Try it: Transcribe each record precisely; images stay out.

►

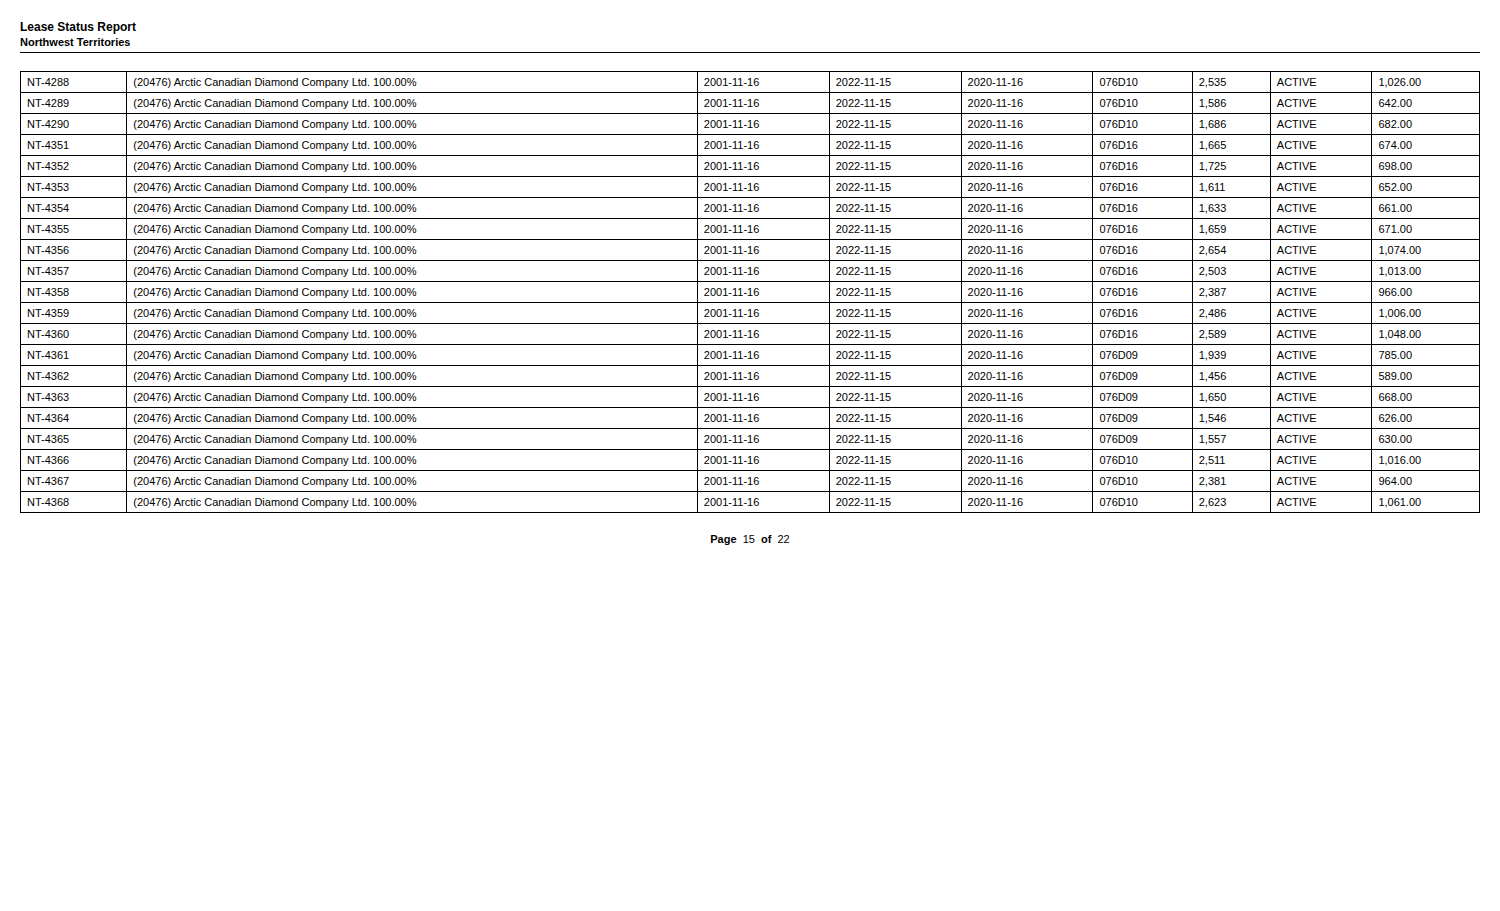Lease Status Report
Northwest Territories
| NT-4288 | (20476) Arctic Canadian Diamond Company Ltd. 100.00% | 2001-11-16 | 2022-11-15 | 2020-11-16 | 076D10 | 2,535 | ACTIVE | 1,026.00 |
| NT-4289 | (20476) Arctic Canadian Diamond Company Ltd. 100.00% | 2001-11-16 | 2022-11-15 | 2020-11-16 | 076D10 | 1,586 | ACTIVE | 642.00 |
| NT-4290 | (20476) Arctic Canadian Diamond Company Ltd. 100.00% | 2001-11-16 | 2022-11-15 | 2020-11-16 | 076D10 | 1,686 | ACTIVE | 682.00 |
| NT-4351 | (20476) Arctic Canadian Diamond Company Ltd. 100.00% | 2001-11-16 | 2022-11-15 | 2020-11-16 | 076D16 | 1,665 | ACTIVE | 674.00 |
| NT-4352 | (20476) Arctic Canadian Diamond Company Ltd. 100.00% | 2001-11-16 | 2022-11-15 | 2020-11-16 | 076D16 | 1,725 | ACTIVE | 698.00 |
| NT-4353 | (20476) Arctic Canadian Diamond Company Ltd. 100.00% | 2001-11-16 | 2022-11-15 | 2020-11-16 | 076D16 | 1,611 | ACTIVE | 652.00 |
| NT-4354 | (20476) Arctic Canadian Diamond Company Ltd. 100.00% | 2001-11-16 | 2022-11-15 | 2020-11-16 | 076D16 | 1,633 | ACTIVE | 661.00 |
| NT-4355 | (20476) Arctic Canadian Diamond Company Ltd. 100.00% | 2001-11-16 | 2022-11-15 | 2020-11-16 | 076D16 | 1,659 | ACTIVE | 671.00 |
| NT-4356 | (20476) Arctic Canadian Diamond Company Ltd. 100.00% | 2001-11-16 | 2022-11-15 | 2020-11-16 | 076D16 | 2,654 | ACTIVE | 1,074.00 |
| NT-4357 | (20476) Arctic Canadian Diamond Company Ltd. 100.00% | 2001-11-16 | 2022-11-15 | 2020-11-16 | 076D16 | 2,503 | ACTIVE | 1,013.00 |
| NT-4358 | (20476) Arctic Canadian Diamond Company Ltd. 100.00% | 2001-11-16 | 2022-11-15 | 2020-11-16 | 076D16 | 2,387 | ACTIVE | 966.00 |
| NT-4359 | (20476) Arctic Canadian Diamond Company Ltd. 100.00% | 2001-11-16 | 2022-11-15 | 2020-11-16 | 076D16 | 2,486 | ACTIVE | 1,006.00 |
| NT-4360 | (20476) Arctic Canadian Diamond Company Ltd. 100.00% | 2001-11-16 | 2022-11-15 | 2020-11-16 | 076D16 | 2,589 | ACTIVE | 1,048.00 |
| NT-4361 | (20476) Arctic Canadian Diamond Company Ltd. 100.00% | 2001-11-16 | 2022-11-15 | 2020-11-16 | 076D09 | 1,939 | ACTIVE | 785.00 |
| NT-4362 | (20476) Arctic Canadian Diamond Company Ltd. 100.00% | 2001-11-16 | 2022-11-15 | 2020-11-16 | 076D09 | 1,456 | ACTIVE | 589.00 |
| NT-4363 | (20476) Arctic Canadian Diamond Company Ltd. 100.00% | 2001-11-16 | 2022-11-15 | 2020-11-16 | 076D09 | 1,650 | ACTIVE | 668.00 |
| NT-4364 | (20476) Arctic Canadian Diamond Company Ltd. 100.00% | 2001-11-16 | 2022-11-15 | 2020-11-16 | 076D09 | 1,546 | ACTIVE | 626.00 |
| NT-4365 | (20476) Arctic Canadian Diamond Company Ltd. 100.00% | 2001-11-16 | 2022-11-15 | 2020-11-16 | 076D09 | 1,557 | ACTIVE | 630.00 |
| NT-4366 | (20476) Arctic Canadian Diamond Company Ltd. 100.00% | 2001-11-16 | 2022-11-15 | 2020-11-16 | 076D10 | 2,511 | ACTIVE | 1,016.00 |
| NT-4367 | (20476) Arctic Canadian Diamond Company Ltd. 100.00% | 2001-11-16 | 2022-11-15 | 2020-11-16 | 076D10 | 2,381 | ACTIVE | 964.00 |
| NT-4368 | (20476) Arctic Canadian Diamond Company Ltd. 100.00% | 2001-11-16 | 2022-11-15 | 2020-11-16 | 076D10 | 2,623 | ACTIVE | 1,061.00 |
Page 15 of 22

◄

Solution for this task:
Lease Status Report
Northwest Territories
| NT-4288 | (20476) Arctic Canadian Diamond Company Ltd. 100.00% | 2001-11-16 | 2022-11-15 | 2020-11-16 | 076D10 | 2,535 | ACTIVE | 1,026.00 |
| NT-4289 | (20476) Arctic Canadian Diamond Company Ltd. 100.00% | 2001-11-16 | 2022-11-15 | 2020-11-16 | 076D10 | 1,586 | ACTIVE | 642.00 |
| NT-4290 | (20476) Arctic Canadian Diamond Company Ltd. 100.00% | 2001-11-16 | 2022-11-15 | 2020-11-16 | 076D10 | 1,686 | ACTIVE | 682.00 |
| NT-4351 | (20476) Arctic Canadian Diamond Company Ltd. 100.00% | 2001-11-16 | 2022-11-15 | 2020-11-16 | 076D16 | 1,665 | ACTIVE | 674.00 |
| NT-4352 | (20476) Arctic Canadian Diamond Company Ltd. 100.00% | 2001-11-16 | 2022-11-15 | 2020-11-16 | 076D16 | 1,725 | ACTIVE | 698.00 |
| NT-4353 | (20476) Arctic Canadian Diamond Company Ltd. 100.00% | 2001-11-16 | 2022-11-15 | 2020-11-16 | 076D16 | 1,611 | ACTIVE | 652.00 |
| NT-4354 | (20476) Arctic Canadian Diamond Company Ltd. 100.00% | 2001-11-16 | 2022-11-15 | 2020-11-16 | 076D16 | 1,633 | ACTIVE | 661.00 |
| NT-4355 | (20476) Arctic Canadian Diamond Company Ltd. 100.00% | 2001-11-16 | 2022-11-15 | 2020-11-16 | 076D16 | 1,659 | ACTIVE | 671.00 |
| NT-4356 | (20476) Arctic Canadian Diamond Company Ltd. 100.00% | 2001-11-16 | 2022-11-15 | 2020-11-16 | 076D16 | 2,654 | ACTIVE | 1,074.00 |
| NT-4357 | (20476) Arctic Canadian Diamond Company Ltd. 100.00% | 2001-11-16 | 2022-11-15 | 2020-11-16 | 076D16 | 2,503 | ACTIVE | 1,013.00 |
| NT-4358 | (20476) Arctic Canadian Diamond Company Ltd. 100.00% | 2001-11-16 | 2022-11-15 | 2020-11-16 | 076D16 | 2,387 | ACTIVE | 966.00 |
| NT-4359 | (20476) Arctic Canadian Diamond Company Ltd. 100.00% | 2001-11-16 | 2022-11-15 | 2020-11-16 | 076D16 | 2,486 | ACTIVE | 1,006.00 |
| NT-4360 | (20476) Arctic Canadian Diamond Company Ltd. 100.00% | 2001-11-16 | 2022-11-15 | 2020-11-16 | 076D16 | 2,589 | ACTIVE | 1,048.00 |
| NT-4361 | (20476) Arctic Canadian Diamond Company Ltd. 100.00% | 2001-11-16 | 2022-11-15 | 2020-11-16 | 076D09 | 1,939 | ACTIVE | 785.00 |
| NT-4362 | (20476) Arctic Canadian Diamond Company Ltd. 100.00% | 2001-11-16 | 2022-11-15 | 2020-11-16 | 076D09 | 1,456 | ACTIVE | 589.00 |
| NT-4363 | (20476) Arctic Canadian Diamond Company Ltd. 100.00% | 2001-11-16 | 2022-11-15 | 2020-11-16 | 076D09 | 1,650 | ACTIVE | 668.00 |
| NT-4364 | (20476) Arctic Canadian Diamond Company Ltd. 100.00% | 2001-11-16 | 2022-11-15 | 2020-11-16 | 076D09 | 1,546 | ACTIVE | 626.00 |
| NT-4365 | (20476) Arctic Canadian Diamond Company Ltd. 100.00% | 2001-11-16 | 2022-11-15 | 2020-11-16 | 076D09 | 1,557 | ACTIVE | 630.00 |
| NT-4366 | (20476) Arctic Canadian Diamond Company Ltd. 100.00% | 2001-11-16 | 2022-11-15 | 2020-11-16 | 076D10 | 2,511 | ACTIVE | 1,016.00 |
| NT-4367 | (20476) Arctic Canadian Diamond Company Ltd. 100.00% | 2001-11-16 | 2022-11-15 | 2020-11-16 | 076D10 | 2,381 | ACTIVE | 964.00 |
| NT-4368 | (20476) Arctic Canadian Diamond Company Ltd. 100.00% | 2001-11-16 | 2022-11-15 | 2020-11-16 | 076D10 | 2,623 | ACTIVE | 1,061.00 |
Page 15 of 22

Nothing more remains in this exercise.